I couldn’t find a link in the excerpt posted, so I found a couple that included the video it described. Very cool, but I’ve never seen sandstone erode that quickly, even allowing for the time lapse video.
http://www.nature.com/news/sandstone-arches-form-under-their-own-stress-1.15590
Hah! Neat-o.
Whoops. Thanks. Forgot to include the link. It’s from Nature and I’m adding it in now.
In addition to Mesa Arch, the photo accompanying this post also shows Washer Woman Arch in the distance. I’m guessing Washer Woman Arch is the most unwittingly photographed arch in the world.
Maggie,
Please consider rewriting the following: “It’s not caused by erosion. Instead, the rock, itself, forms the arch and the erosion just washes away everything else around it,” to “it’s not solely caused by erosion…”
In the passage beneath, there are four points to erosion in the formation of sandstone arches. Subsequently, there are 11 references to the contribution erosion plays in these formations in the linked article at (http://www.nature.com/news/sandstone-arches-form-under-their-own-stress-1.15590). Finally, in the subtitle in the linked article it clearly states, “Downward pressure and erosion combine to create celebrated rock formations.”
I point this out because it’s somewhat misleading, at least for me it was.

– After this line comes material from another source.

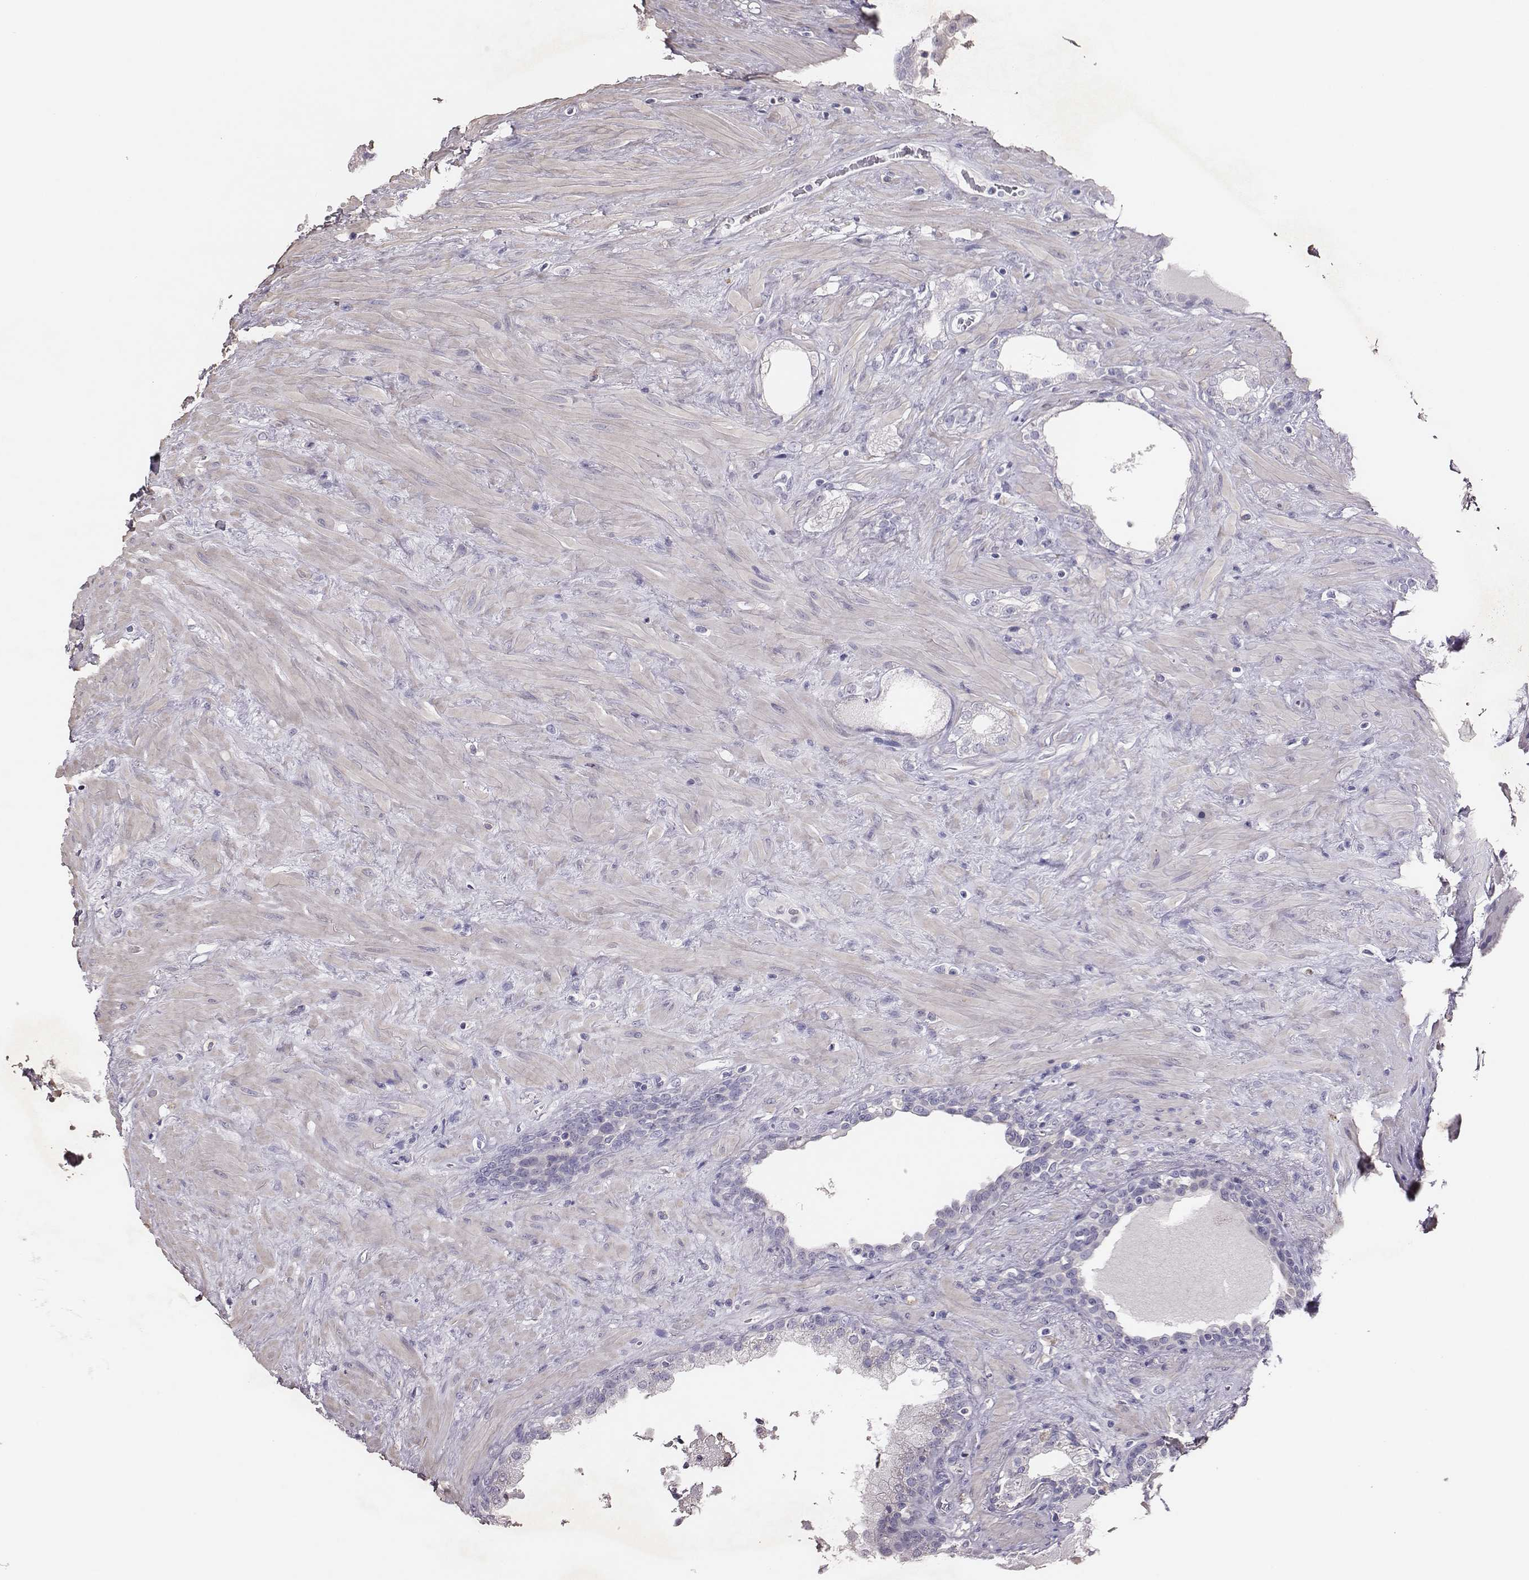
{"staining": {"intensity": "negative", "quantity": "none", "location": "none"}, "tissue": "prostate", "cell_type": "Glandular cells", "image_type": "normal", "snomed": [{"axis": "morphology", "description": "Normal tissue, NOS"}, {"axis": "topography", "description": "Prostate"}], "caption": "IHC of benign human prostate demonstrates no staining in glandular cells. Brightfield microscopy of immunohistochemistry stained with DAB (3,3'-diaminobenzidine) (brown) and hematoxylin (blue), captured at high magnification.", "gene": "P2RY10", "patient": {"sex": "male", "age": 63}}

This was the only reason I clicked the link to read the story, and then found that outside of stress within the rock, erosive forces aid in the construction of such arches.
Thanks for “listening”.
Agreed (I was going to comment to similar effect earlier but left the tab open and forgot about it…) but I love that this is actually a semantic argument and that Maggie wasn’t incorrect (just slightly misleading, as you explain, depending on how you interpret it).
The arch does form within the rock independent of erosion. I love that. It makes sense intuitively once you hear it (at least to me, a geologist with an interest in rock mechanics and structure ;)), but you wouldn’t think of it. Now you can’t miss the hole missing (pun accidental but welcomed) from the classic logical explanation, that’s it’s just wind erosion that somehow forms arches. And that means that there are probably arches within many sandstone features in Utah (and elsewhere) that aren’t visible yet.
That really changes how the landscape is viewed and experienced - and I highly recommend visiting the various national parks and monuments in southern Utah and experiencing it yourself, by the way, they’re fantastic.